STUDY TEXT:
⟨
There were conflicting views about its effectiveness, both from a technical viewpoint (it is hard to distinguish between bugs in CaB and the systems with which it interfaces) and a service perspective (some users argue that it undermines existing good practice, while others praise the convenience and reduced delays it offers to patients). A 2006 survey (published 2008) found that the majority of patients were not experiencing the degree of choice that the system was designed to deliver.

To increase the uptake of Choose and Book by doctors in England, surgeries were offered a financial incentive for the first part of 2006, but it continued to suffer from adverse publicity in the medical press and resistance from a number of GPs.

As the application became more stable during 2005 and 2006, booking volumes increased, albeit more slowly than planned. At December 2006, over 1.5M patients had used Choose and Book. By the end of October 2008, this had risen to over 10M bookings, with daily figures of over 20,000. All primary care trusts in England were live with Choose and Book (although that might only be one GP within a PCT or practice), while all NHS acute trusts and a large number of independent sector hospitals used Choose and Book. At 28 October 2008, 93% of practices were providing the service, and while some PCTs are only seeing low volumes (30% and less in some cases), many were booking 70 to 80% of patients using Choose and Book.

Use reached a high point nationally of 57% of referrals in the first two months of 2010. As incentive schemes were scaled back there was a drop in use to 50% at the start of 2012. When the system was turned off in June 2015 it was used by 40,000 patients every day.
⟩
INPUT DATA:
⟨
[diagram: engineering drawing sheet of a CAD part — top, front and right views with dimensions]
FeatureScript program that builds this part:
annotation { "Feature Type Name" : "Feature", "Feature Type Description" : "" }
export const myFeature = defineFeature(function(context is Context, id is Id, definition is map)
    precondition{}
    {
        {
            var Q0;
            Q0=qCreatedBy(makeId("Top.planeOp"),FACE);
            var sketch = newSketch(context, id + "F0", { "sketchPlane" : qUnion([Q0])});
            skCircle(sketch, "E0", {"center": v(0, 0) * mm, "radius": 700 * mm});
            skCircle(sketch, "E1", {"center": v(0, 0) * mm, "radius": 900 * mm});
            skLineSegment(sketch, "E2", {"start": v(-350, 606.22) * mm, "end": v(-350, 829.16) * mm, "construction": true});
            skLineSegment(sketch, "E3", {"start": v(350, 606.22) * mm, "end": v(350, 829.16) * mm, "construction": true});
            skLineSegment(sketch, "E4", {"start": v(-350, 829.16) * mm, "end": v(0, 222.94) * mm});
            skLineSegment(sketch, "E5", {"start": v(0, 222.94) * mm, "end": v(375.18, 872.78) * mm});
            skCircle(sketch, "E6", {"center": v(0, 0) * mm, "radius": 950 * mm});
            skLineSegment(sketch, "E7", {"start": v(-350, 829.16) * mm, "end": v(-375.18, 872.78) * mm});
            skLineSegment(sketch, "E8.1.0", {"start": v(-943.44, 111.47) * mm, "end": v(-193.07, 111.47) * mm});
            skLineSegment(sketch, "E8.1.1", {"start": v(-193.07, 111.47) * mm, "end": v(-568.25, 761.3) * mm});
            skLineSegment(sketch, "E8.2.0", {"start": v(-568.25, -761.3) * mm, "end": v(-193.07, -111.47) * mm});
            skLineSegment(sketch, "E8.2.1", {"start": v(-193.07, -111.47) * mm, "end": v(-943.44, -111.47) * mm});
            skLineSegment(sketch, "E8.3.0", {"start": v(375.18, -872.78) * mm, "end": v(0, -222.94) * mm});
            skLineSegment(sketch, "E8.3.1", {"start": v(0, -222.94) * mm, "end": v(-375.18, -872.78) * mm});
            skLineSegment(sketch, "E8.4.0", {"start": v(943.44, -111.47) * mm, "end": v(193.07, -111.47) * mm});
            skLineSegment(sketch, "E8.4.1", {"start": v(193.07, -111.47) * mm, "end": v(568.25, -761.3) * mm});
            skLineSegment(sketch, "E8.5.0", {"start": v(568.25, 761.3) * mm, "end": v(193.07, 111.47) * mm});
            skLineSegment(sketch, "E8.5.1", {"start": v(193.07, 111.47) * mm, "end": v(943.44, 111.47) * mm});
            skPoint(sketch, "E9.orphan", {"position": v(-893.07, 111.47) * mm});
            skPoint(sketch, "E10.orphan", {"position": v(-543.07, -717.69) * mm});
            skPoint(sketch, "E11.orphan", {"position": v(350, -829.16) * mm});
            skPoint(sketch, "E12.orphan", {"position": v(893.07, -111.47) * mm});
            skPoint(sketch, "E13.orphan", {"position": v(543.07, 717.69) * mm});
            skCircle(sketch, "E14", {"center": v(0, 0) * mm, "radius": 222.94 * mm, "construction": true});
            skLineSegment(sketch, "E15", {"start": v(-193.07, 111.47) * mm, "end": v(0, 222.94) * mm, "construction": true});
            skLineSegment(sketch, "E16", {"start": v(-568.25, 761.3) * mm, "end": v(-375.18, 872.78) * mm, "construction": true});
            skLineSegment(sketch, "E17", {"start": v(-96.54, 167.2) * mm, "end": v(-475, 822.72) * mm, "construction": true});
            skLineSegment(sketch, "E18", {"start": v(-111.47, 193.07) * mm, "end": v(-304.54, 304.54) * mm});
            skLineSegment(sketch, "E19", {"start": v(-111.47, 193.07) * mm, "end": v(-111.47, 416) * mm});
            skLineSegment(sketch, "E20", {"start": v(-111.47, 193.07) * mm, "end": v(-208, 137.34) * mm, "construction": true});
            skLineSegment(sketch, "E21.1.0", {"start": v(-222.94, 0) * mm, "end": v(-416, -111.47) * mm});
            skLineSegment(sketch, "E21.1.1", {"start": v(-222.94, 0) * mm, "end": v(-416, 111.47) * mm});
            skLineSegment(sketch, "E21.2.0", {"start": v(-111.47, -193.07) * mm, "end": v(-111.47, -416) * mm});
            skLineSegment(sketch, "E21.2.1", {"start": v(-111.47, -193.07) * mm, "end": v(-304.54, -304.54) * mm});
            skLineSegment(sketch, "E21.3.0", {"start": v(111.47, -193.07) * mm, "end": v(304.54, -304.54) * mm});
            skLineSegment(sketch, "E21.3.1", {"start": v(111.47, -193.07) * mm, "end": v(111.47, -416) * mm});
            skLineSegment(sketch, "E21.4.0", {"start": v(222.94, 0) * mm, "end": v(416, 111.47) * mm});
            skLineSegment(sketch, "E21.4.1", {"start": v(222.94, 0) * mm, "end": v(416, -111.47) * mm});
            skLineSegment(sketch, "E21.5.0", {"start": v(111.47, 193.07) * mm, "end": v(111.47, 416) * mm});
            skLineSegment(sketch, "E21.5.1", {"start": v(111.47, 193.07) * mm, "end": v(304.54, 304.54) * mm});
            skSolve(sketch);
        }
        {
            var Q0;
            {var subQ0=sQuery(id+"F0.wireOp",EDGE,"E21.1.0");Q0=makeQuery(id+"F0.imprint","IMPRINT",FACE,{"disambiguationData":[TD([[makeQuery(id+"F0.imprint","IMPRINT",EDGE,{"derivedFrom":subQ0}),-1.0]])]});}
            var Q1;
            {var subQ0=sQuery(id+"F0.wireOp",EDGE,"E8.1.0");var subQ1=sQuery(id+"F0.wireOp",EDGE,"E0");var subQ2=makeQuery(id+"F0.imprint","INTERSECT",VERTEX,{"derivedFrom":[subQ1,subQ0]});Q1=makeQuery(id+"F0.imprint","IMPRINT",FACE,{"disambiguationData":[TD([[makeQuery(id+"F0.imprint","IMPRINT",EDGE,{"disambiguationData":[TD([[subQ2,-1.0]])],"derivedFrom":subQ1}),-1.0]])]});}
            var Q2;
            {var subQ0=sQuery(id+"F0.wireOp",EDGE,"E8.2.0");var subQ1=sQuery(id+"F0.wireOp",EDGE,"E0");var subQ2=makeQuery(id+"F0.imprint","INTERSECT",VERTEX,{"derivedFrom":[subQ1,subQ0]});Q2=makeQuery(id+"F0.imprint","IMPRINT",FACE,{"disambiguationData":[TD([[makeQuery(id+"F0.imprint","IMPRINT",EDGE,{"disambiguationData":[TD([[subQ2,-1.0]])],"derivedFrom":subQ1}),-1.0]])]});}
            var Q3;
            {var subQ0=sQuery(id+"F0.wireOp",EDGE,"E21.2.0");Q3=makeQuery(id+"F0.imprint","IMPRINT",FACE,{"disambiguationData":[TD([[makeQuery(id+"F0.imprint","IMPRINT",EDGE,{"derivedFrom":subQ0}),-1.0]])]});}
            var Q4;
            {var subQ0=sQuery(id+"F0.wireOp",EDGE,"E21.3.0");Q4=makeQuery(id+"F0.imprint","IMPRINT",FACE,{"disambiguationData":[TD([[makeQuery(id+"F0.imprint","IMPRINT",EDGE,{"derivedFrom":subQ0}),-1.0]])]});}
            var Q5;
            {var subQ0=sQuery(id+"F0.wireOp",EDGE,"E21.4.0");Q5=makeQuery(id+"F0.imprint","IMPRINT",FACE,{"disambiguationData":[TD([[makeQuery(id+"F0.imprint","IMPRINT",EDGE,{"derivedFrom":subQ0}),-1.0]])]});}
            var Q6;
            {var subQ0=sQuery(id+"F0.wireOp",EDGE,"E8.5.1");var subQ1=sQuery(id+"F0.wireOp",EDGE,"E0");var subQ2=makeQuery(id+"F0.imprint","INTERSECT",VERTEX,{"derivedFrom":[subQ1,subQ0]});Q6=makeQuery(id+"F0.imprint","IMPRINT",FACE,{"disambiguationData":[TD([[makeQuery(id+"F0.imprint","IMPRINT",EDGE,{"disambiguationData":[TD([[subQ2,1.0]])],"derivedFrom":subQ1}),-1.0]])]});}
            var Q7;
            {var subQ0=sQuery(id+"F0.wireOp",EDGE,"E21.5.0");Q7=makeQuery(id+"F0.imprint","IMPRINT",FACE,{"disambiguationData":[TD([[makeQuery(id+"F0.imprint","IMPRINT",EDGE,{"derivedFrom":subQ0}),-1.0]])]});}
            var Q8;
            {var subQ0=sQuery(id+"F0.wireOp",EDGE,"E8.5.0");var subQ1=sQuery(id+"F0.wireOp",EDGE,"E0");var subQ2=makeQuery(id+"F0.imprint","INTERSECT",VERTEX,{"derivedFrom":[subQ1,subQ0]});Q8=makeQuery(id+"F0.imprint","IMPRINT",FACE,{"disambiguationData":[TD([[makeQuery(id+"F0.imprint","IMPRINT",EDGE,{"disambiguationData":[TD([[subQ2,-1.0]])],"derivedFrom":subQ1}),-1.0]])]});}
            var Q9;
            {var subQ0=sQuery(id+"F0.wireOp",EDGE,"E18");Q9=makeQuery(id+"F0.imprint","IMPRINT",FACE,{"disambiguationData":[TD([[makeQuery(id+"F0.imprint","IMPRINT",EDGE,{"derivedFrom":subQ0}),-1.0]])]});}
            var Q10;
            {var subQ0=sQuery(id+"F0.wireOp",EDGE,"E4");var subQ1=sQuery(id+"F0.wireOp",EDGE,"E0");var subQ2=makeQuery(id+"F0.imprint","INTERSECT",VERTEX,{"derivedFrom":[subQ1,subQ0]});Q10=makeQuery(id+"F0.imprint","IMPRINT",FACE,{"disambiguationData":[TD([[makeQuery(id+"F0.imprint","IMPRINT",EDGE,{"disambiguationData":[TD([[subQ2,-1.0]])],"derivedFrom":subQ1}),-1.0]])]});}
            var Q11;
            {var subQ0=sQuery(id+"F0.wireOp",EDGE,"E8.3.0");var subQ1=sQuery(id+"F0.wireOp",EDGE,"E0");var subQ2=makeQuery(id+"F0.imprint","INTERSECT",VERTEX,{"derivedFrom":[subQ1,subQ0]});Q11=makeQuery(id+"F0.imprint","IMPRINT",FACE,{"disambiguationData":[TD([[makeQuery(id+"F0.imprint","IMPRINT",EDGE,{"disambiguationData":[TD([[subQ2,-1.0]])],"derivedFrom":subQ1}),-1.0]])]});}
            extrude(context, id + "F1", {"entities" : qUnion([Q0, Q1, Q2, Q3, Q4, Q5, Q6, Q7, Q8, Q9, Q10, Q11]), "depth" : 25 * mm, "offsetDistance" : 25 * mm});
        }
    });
⟩
INSTRUCTIONS:
• A. In the Choose and Book text, what share of referrals did the system reach nationally in the first two months of 2010?
• B. Write the next part of the Choose and Book text, continuing after its last sentence.
This material plays no part in what follows.

ANSWER LIST:
• A. 57% of referrals.

• B.
==Extended Choice Network==
In January 2007 private Hospitals started making their services directly bookable to GPs whose PCT had commissioned their services. From April 2007, the 'Extended Choice Network' included all NHS foundation trusts and independent sector hospitals accredited by the Department of Health as meeting NHS quality and cost criteria. This meant that a GP could, via CaB, offer their patients the choice of four or more local providers, and the option of any Foundation Trust or accredited independent sector hospital in England. The Government's intention was that when patients were able to choose between their local NHS Hospital and any accredited private hospital in England, standards would rise (known as 'contestability'). In March 2007 the first independent sector hospitals became available as directly bookable options from within Choose and Book.

From April 2008, 'Free Choice' policy meant that patients could choose from any clinically appropriate and accredited provider in England. Since the deployment of Release 4.0 of the application in May 2008, referrers could select from two menus: "Search Primary Care", which only showed services provided by the PCT or by smaller local providers, or "Search All", which showed services provided by all accredited providers in England. One criticism of this policy is that patients and their referring clinicians needed more meaningful information to make a genuinely informed choice, some of which is provided by the NHS website "Find and Choose a Hospital" comparison feature.